**PAGE EXCERPT:**
---+---
Peggy Hamilton, a native Miamian, received her BA in English from Barry University, and her MFA in Poetry from FAU in 2007. She is the author of QUESTIONS FOR ANIMALS (2013) and FORBIDDEN CITY (2003), both from Ahsahta Press. She's a recipient of a State of Florida Individual Artist Grant in Literature for Poetry, and an honoree in the State of Florida Individual Artist Fellowship in Children's literature. She's been a finalist in the National Poetry Series, Barnard New Women Poet's Series, the CSU Poetry Prize, and the Heekin Group Foundation's Novel-in-Progress Award. She's taught community writing seminars at FIU and the Florida Center for the Literary Arts, has read poetry and performed with Devorah Major, poet laureate of San Francisco, at a Miami International Book Fair event called "Performing Persona." Before teaching at FAU as a graduate student, then as an instructor, she was a jury consultant and grant writer, and taught grant-funded intensive programs for young adults, many of whom were in residential foster or treatment programs, or correctional facilities. Currently she lives in East Tennessee, and is Director of Programs for a nonprofit educational startup that will offer residential writing workshops to high school students as they prepare for college.
1 - How did your first book change your life? How does your most recent work compare to your previous? How does it feel different?
The process of writing and publishing my first book confirmed an ideal of the writer’s life that I had seen modeled by my teachers at Barry University (at that time Barry College), but hadn’t yet realized was an ideal: Dr. Lillian Schanfield, Phyllis Laszlo, Sr. Dorothy Jehle, and Father Tom Clifford were all terrific teachers, agents of change in their communities, intensely family oriented (however they each defined that), very spiritually dynamic, each with remarkable social skills (in very different ways)...AND were really funny.
This meant, when I “stopped out” of college after a year and a half, I still felt able to be connected to, and aspired to, the writing life as they practiced it. I wrote a novel (still unpublished), and began sending out a poetry manuscript to competitions (I may have missed the part about sending out individual poems :) When it came back to me, I’d keep working, realizing from my models that a type of slow-speed dialogic was unfolding as my life did...as it should!
---+---
**INSTRUCTIONS:**
- A) In the Peggy Hamilton profile, which press published both of her books?
- B) Output the stretch of the Peggy Hamilton profile from "The process of" through "were really funny.".
The listing has a different source than the Peggy Hamilton profile.

**DATASET SECTION:**
---+---
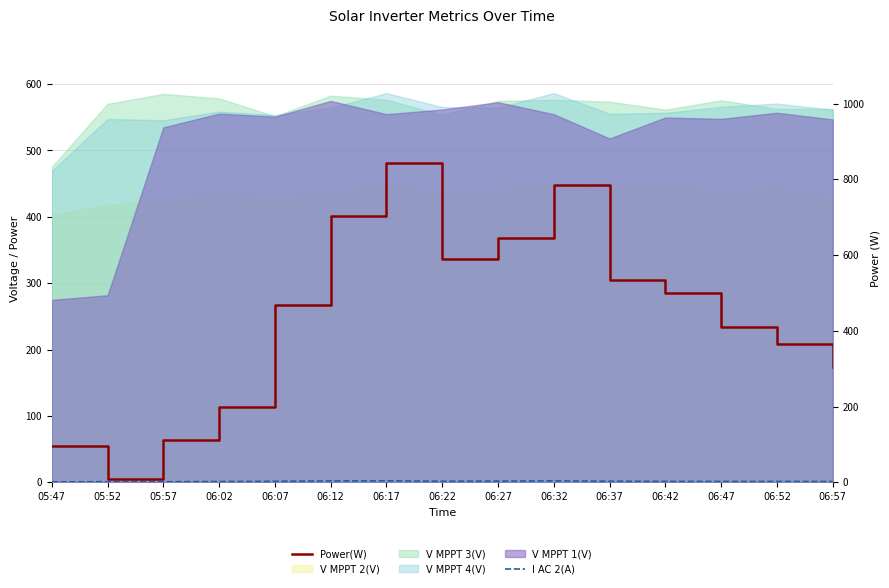

Where is I AC 2(A) nearest to the value 1?

05:52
---+---
**EXERCISE RESULTS:**
- A) Ahsahta Press.

- B)
The process of writing and publishing my first book confirmed an ideal of the writer’s life that I had seen modeled by my teachers at Barry University (at that time Barry College), but hadn’t yet realized was an ideal: Dr. Lillian Schanfield, Phyllis Laszlo, Sr. Dorothy Jehle, and Father Tom Clifford were all terrific teachers, agents of change in their communities, intensely family oriented (however they each defined that), very spiritually dynamic, each with remarkable social skills (in very different ways)...AND were really funny.